Analyst Perspective on Defence Sector Resilience
Shi Kang, an analyst at Industrial Securities, stated that “the military industry is providing stability against the backdrop of turbulence in global markets.” He added that as global trade and the geopolitical landscape deteriorate, demand for weapons procurement is expected to rise significantly.
This trend reflects a shift in investor sentiment, where traditional tech-driven rallies are being balanced by allocations to sectors perceived as less vulnerable to trade disruptions. Defence stocks, often supported by long-term government contracts and national security priorities, are increasingly seen as defensive holdings during periods of international strain.
Broader Implications of the U.S.-China Trade Standoff
The ongoing tit-for-tat tariff exchanges have contributed to heightened uncertainty in global financial markets.
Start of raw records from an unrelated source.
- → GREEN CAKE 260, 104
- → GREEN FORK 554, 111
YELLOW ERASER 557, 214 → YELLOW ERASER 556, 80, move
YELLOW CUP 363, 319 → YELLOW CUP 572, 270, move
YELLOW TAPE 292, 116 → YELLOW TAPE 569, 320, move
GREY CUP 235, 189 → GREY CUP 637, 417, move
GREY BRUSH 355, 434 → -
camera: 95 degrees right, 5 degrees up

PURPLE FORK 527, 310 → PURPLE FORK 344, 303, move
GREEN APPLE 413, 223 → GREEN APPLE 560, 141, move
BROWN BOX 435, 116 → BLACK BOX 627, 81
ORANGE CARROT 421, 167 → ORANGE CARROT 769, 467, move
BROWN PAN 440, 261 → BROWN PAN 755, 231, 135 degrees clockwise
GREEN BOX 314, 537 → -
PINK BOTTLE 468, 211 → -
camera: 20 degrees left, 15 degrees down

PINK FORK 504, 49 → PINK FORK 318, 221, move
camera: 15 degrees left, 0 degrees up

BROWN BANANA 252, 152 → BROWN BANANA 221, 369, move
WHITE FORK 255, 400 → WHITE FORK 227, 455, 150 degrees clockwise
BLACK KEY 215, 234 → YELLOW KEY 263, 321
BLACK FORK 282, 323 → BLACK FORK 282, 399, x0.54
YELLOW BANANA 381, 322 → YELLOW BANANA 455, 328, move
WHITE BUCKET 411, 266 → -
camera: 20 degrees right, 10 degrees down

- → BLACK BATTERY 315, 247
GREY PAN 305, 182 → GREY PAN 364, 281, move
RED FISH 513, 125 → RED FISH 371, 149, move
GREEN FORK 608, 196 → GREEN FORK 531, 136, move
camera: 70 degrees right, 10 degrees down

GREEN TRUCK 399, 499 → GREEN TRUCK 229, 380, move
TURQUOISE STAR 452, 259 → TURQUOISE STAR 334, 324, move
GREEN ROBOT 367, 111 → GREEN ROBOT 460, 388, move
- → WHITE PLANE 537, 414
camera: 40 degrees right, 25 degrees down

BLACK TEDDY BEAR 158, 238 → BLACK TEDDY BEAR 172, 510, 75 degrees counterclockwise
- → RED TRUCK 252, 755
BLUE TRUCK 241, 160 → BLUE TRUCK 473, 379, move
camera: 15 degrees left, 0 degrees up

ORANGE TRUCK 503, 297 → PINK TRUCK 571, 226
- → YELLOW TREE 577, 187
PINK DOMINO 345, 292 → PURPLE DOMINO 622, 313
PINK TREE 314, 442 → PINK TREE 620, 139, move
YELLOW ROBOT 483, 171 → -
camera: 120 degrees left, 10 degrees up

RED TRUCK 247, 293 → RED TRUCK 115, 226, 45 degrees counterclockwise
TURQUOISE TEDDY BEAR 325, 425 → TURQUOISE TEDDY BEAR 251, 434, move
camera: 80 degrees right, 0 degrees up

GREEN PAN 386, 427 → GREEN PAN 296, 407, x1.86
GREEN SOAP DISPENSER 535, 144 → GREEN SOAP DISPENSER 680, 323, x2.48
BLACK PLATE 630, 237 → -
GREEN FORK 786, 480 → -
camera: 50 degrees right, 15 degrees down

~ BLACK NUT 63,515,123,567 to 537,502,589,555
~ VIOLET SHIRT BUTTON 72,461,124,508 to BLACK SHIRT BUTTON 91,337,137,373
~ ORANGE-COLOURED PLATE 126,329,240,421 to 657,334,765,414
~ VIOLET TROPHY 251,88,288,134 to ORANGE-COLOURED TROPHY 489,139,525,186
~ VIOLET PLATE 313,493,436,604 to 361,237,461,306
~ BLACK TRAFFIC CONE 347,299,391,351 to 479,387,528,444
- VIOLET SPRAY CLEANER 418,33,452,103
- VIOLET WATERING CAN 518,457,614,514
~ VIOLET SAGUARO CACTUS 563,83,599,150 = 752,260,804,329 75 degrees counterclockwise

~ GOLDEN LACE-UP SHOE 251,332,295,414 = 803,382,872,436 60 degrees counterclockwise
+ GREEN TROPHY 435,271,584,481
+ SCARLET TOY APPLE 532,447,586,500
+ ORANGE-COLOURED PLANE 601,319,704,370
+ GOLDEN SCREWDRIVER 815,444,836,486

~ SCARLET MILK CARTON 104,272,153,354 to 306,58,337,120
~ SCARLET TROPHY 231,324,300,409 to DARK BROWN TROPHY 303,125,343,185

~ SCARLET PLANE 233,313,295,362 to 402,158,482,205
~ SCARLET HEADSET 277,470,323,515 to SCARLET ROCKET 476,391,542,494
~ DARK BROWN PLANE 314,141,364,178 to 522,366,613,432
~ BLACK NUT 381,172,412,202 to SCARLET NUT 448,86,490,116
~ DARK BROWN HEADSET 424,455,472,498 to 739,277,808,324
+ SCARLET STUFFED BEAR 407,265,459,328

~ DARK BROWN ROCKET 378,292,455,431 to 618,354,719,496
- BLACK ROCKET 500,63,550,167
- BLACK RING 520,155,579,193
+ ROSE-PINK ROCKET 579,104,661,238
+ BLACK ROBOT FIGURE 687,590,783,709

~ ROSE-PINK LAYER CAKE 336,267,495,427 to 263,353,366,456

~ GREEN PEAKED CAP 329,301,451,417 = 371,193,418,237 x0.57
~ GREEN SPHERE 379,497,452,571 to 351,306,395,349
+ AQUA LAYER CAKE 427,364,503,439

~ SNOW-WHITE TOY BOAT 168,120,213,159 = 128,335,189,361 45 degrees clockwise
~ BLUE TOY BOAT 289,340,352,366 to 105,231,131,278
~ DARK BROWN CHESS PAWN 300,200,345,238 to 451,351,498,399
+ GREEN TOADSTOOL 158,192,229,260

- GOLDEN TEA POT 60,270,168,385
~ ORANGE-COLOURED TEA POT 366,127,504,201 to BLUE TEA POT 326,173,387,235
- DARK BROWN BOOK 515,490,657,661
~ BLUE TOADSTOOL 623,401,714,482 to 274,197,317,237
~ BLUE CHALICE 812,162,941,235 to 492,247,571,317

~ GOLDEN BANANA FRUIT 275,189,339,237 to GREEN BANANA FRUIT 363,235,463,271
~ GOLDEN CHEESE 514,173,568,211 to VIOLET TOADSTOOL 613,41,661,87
While some sectors, particularly those tied to consumer exports and technology supply chains, face headwinds, industries linked to national defence are benefiting from increased strategic focus.

Market observers note that the resilience of defence equities underscores how geopolitical risk can redirect capital toward sectors deemed essential for state security, even as other parts of the economy experience volatility.
Conclusion
As U.S.-China relations remain strained, Chinese defence stocks have emerged as a notable area of strength in an otherwise turbulent market environment. Backed by analyst confidence and strong short-term performance, these equities are attracting investor attention as a potential hedge against trade-related risks. Continued monitoring of both diplomatic developments and defence spending trends will be key to assessing the sector’s trajectory.